W Polsce problem polega na tym, że w ciągu drogi mamy 5 do 7 ograniczeń na odcinku około 2-3km. Najpierw to naprawmy a potem róbmy zmiany. Jak planiści robią ograniczeni 30km/h potem podnoszą prędkość do 50km/h bo skrzyżowanie i za 50 metrów znów ograniczenie do 40km/h i do którego ograniczenia mam się stosować.
do tego które obowiązuje - zadaj jeszcze jakieś "logiczne" pytanie
@@7vivo tak masz racje, ale kolega wyzej tez ma sporo racji... Polska chyba jest ewenementem na skale światową pod wzgledem ilosci znakow drogowych na powiedzmy "kilometr biezacy drogi", dodaj jeszcze do tego ze ta irracjonalna ilosc znakow drogowych jest przeplatana co chwila jakimis tablicami reklamowymi, często jeszcze w nocy oswietlanymi oczojebnymi LEDami to efekt mamy taki ze ludzie po prostu przestaja zwracac uwage.
Wszystkim faryzeiszom chwd.
Niestety, ale Polacy to kiepscy kierowcy, którzy za nic mają przepisy ruchu drogowego - taka polska kozacka mentalność, to samo widać w kwestii stosowania się do reżimu względem covid-19.
Nie zgadzam sie.
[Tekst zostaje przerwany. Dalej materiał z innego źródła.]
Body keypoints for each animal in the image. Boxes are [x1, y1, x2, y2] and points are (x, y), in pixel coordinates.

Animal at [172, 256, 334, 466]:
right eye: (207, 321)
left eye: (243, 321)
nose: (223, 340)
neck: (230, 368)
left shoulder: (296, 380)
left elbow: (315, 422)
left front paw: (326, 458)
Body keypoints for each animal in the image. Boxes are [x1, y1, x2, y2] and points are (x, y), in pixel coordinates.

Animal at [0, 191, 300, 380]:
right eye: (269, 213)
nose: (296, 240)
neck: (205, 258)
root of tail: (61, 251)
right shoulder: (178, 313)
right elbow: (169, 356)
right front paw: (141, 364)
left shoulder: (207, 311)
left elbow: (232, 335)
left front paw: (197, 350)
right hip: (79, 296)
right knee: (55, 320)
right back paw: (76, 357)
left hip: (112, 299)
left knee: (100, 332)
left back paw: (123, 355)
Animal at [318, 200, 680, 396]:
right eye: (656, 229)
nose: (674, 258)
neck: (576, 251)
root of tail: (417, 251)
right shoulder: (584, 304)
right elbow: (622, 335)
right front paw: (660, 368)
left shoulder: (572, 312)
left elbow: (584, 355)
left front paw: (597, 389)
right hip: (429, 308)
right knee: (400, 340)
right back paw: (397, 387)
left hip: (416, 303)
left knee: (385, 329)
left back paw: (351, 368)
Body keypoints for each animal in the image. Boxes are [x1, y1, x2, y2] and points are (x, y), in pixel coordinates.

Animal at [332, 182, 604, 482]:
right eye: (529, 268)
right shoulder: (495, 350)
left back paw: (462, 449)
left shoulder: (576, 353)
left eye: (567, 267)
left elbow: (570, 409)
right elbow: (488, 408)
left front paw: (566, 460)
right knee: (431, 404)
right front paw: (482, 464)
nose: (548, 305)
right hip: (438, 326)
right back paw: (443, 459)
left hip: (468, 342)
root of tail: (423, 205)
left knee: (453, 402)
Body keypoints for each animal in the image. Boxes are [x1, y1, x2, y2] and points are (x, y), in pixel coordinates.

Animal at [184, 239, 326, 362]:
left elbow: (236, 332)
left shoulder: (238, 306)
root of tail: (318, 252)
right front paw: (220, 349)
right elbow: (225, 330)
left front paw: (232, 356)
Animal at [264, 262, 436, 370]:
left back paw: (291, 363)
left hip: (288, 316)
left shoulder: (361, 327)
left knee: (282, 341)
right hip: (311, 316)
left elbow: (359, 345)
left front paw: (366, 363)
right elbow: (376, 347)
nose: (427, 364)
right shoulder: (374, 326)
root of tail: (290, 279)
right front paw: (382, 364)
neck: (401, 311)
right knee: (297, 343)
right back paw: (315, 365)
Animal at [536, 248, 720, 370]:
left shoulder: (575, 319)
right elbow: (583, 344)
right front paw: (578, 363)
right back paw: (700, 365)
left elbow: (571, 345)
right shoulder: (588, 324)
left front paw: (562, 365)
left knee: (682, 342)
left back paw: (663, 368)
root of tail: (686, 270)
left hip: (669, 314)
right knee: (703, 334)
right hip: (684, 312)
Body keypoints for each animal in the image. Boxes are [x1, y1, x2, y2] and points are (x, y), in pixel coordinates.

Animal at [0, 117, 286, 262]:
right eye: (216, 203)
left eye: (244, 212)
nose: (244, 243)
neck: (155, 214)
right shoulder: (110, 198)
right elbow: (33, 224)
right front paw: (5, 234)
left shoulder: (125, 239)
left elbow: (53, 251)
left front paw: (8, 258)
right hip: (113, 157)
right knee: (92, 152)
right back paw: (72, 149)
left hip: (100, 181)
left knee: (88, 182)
Czyzbys uwazal ze Polakom diametralnie zmienia sie mentalnosc po zjechaniu z promu w Szwecji? A po przekroczeniu mostu w Svinesund jada najczesciej podlimitowo.. Dlaczego? Czyzby stawali sie innymi Polakami?
W Szwajcarii pieszy ma zawsze pierszenstwo na przejsciu, bez dyskusji. Nawet gdy masz zielone.
Zapraszam do Szwajcarii na 1 miesiac i bedziesz jezdzic juz b dobrze, tez w Polsce.
Problem gdy jestem w Polsce jest taki, ze gdy ja zwalniam, osiolki polskie trabia
może skończy się Bonanza na drogach
Mądry chłop z Pana ,Panie Zientarski .Pozdrawiam Pana i więcej takich życzę nam wszystkim.
Brawo.Im większe ograniczenia i większe mandaty dla debilnych piratów drogowych tym lepiej.
redaktor chcial zrobic głupkow z pisu ale sie nie udalo tym razem zrobil glupka z siebie 😂
190 to prędkość na granicy wytrzymałości samochodu !? Chyba fiata 125p. Dla większości samochodów klasy średniej 250 kmh to prędkość graniczna. Tolerancja prędkości spada z wiekiem. Dla 80latka każdy kto jedzie szybciej niż 50kmh to pirat i drogowy.
wszystko się zgadza ... dopóki masz w 100% sprawny samochód
250 barani lbie to mozesz sobie jezdzic na torze..Na drodze obowiazuja cie przepisy i nawet taki barani leb ma sie do nich stosowac.Wpadnij do Szwecji albo Norwegii to szybciutko bedziesz sral w gacie.Ale nie..Tutaj bedziesz grzeczny bo wiesz ile to moze kosztowac.Taki z ciebie Kozak..
tego pana słuchać się nie da niech się nie wypowiada o przepisach synowi mógł tłumaczyć i go po uczać żeby kolegi nie zabił jadac z dużą prędkością
Po ucz sie polskiego..Co do reszty to sie zgadzam.